*WORK INSTRUCTION*
Repeat exactly the lines of the entries below from the one with "of human malignant" through the one with "renal cancer (adenocarcinoma)", both ends included, and nothing else.

*THE DATA*
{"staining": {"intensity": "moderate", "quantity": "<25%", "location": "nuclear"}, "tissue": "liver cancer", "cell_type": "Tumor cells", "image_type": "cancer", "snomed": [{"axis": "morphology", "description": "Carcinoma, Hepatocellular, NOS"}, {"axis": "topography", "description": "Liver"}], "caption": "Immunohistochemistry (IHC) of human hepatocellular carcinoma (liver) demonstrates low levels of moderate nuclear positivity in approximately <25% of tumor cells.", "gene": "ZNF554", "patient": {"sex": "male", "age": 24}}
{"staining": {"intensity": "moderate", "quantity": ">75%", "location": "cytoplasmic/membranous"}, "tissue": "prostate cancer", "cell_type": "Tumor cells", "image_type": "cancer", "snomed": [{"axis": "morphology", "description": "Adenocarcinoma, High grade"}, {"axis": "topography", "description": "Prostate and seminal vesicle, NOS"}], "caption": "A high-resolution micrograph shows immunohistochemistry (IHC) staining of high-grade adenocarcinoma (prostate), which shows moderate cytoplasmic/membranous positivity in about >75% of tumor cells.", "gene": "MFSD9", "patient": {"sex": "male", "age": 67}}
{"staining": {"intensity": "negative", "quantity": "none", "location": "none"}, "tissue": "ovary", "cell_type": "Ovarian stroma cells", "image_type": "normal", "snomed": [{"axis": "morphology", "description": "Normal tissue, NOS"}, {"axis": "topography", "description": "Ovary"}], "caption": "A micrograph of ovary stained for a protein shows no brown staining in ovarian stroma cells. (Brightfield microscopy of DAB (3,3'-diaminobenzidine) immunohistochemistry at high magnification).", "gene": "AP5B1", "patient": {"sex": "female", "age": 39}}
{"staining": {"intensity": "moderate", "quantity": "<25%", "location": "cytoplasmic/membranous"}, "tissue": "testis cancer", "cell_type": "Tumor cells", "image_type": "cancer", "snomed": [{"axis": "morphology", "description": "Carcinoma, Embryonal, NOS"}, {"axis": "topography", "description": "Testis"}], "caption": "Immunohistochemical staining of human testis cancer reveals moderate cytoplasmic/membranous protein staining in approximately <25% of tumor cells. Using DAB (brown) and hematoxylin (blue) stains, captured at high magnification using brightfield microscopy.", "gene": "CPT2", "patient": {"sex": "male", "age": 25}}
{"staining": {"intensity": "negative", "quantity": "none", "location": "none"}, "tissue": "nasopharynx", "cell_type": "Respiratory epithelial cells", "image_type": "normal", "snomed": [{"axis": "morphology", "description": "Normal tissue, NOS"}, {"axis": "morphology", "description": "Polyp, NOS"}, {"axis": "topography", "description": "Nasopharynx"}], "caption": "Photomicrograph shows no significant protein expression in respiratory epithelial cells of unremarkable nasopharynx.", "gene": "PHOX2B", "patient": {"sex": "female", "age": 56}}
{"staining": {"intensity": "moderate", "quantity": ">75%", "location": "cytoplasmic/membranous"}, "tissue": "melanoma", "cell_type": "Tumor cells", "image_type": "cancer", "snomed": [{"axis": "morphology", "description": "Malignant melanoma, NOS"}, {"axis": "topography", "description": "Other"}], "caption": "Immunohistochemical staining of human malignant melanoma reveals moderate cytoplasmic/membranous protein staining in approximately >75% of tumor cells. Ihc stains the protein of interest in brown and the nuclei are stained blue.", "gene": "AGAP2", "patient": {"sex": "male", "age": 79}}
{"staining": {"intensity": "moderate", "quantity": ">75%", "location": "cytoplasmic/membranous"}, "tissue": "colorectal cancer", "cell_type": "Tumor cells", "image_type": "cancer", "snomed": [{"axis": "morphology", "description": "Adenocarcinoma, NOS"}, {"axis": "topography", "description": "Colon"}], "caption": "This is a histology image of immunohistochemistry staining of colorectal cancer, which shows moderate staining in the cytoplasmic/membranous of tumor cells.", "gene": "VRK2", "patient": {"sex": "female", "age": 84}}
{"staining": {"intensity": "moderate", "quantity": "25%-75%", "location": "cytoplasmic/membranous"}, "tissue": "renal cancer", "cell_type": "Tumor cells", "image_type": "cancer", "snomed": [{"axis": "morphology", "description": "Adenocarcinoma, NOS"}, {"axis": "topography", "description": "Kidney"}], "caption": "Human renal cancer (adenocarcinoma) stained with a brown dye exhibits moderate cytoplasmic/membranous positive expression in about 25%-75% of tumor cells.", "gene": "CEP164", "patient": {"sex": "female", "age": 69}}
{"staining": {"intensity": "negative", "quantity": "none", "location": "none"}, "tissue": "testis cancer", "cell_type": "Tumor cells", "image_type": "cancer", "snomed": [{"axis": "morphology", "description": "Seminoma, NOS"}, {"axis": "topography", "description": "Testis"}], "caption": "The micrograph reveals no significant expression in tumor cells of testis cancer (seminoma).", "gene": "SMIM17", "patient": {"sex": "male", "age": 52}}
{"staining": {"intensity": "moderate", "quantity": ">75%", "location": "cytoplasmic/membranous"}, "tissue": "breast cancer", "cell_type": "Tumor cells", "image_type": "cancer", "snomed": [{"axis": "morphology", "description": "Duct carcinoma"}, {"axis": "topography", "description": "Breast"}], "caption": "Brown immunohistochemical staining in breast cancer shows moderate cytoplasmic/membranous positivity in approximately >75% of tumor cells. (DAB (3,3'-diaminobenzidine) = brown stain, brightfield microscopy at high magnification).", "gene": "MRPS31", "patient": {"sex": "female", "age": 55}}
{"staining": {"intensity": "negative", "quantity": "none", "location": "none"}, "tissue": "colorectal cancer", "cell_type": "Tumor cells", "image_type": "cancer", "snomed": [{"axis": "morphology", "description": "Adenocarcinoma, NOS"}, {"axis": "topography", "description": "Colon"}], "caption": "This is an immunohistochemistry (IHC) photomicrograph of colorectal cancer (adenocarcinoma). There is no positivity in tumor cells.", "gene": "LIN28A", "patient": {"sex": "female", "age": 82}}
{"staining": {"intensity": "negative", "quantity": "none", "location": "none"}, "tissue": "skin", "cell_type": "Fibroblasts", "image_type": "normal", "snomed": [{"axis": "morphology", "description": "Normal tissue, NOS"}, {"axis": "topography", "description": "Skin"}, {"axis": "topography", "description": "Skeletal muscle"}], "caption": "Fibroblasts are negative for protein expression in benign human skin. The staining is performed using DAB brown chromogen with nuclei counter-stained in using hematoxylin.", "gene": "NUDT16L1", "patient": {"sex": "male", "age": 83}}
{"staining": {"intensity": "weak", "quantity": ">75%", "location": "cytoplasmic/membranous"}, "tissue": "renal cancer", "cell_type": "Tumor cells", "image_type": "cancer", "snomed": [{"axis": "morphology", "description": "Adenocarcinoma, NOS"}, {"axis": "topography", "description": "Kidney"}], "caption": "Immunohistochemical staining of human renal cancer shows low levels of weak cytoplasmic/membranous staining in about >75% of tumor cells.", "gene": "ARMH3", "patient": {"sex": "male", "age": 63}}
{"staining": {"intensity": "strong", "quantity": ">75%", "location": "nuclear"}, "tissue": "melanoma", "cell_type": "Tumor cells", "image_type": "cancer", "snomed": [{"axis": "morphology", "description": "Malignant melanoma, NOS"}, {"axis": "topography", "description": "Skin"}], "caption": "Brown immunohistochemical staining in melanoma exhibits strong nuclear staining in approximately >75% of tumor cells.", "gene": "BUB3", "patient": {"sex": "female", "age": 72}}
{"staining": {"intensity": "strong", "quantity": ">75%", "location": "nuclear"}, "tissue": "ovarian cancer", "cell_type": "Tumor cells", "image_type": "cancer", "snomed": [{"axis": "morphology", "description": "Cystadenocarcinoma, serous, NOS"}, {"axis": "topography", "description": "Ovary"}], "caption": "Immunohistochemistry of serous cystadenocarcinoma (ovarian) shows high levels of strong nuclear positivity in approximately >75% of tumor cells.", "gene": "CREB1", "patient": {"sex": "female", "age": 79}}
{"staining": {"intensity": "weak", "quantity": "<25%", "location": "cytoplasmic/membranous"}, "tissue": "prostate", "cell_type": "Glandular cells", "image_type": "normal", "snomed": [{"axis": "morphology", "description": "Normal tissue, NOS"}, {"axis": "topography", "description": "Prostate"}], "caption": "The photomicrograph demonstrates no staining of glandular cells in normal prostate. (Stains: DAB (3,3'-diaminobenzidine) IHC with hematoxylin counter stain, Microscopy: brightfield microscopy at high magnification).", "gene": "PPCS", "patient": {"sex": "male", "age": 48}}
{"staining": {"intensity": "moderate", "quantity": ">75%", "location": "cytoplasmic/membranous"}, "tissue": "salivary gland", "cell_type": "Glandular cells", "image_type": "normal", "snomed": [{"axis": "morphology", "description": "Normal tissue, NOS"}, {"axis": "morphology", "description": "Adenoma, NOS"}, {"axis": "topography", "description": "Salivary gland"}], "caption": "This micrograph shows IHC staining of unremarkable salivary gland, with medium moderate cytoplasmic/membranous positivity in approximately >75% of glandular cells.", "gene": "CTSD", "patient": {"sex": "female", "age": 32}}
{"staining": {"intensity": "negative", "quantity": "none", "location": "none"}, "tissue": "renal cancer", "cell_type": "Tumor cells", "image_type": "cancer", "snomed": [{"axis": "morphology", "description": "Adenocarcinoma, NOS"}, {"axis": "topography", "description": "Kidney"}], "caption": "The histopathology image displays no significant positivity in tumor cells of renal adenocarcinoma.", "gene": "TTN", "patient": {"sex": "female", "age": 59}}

*RESPONSE AREA*
{"staining": {"intensity": "moderate", "quantity": ">75%", "location": "cytoplasmic/membranous"}, "tissue": "melanoma", "cell_type": "Tumor cells", "image_type": "cancer", "snomed": [{"axis": "morphology", "description": "Malignant melanoma, NOS"}, {"axis": "topography", "description": "Other"}], "caption": "Immunohistochemical staining of human malignant melanoma reveals moderate cytoplasmic/membranous protein staining in approximately >75% of tumor cells. Ihc stains the protein of interest in brown and the nuclei are stained blue.", "gene": "AGAP2", "patient": {"sex": "male", "age": 79}}
{"staining": {"intensity": "moderate", "quantity": ">75%", "location": "cytoplasmic/membranous"}, "tissue": "colorectal cancer", "cell_type": "Tumor cells", "image_type": "cancer", "snomed": [{"axis": "morphology", "description": "Adenocarcinoma, NOS"}, {"axis": "topography", "description": "Colon"}], "caption": "This is a histology image of immunohistochemistry staining of colorectal cancer, which shows moderate staining in the cytoplasmic/membranous of tumor cells.", "gene": "VRK2", "patient": {"sex": "female", "age": 84}}
{"staining": {"intensity": "moderate", "quantity": "25%-75%", "location": "cytoplasmic/membranous"}, "tissue": "renal cancer", "cell_type": "Tumor cells", "image_type": "cancer", "snomed": [{"axis": "morphology", "description": "Adenocarcinoma, NOS"}, {"axis": "topography", "description": "Kidney"}], "caption": "Human renal cancer (adenocarcinoma) stained with a brown dye exhibits moderate cytoplasmic/membranous positive expression in about 25%-75% of tumor cells.", "gene": "CEP164", "patient": {"sex": "female", "age": 69}}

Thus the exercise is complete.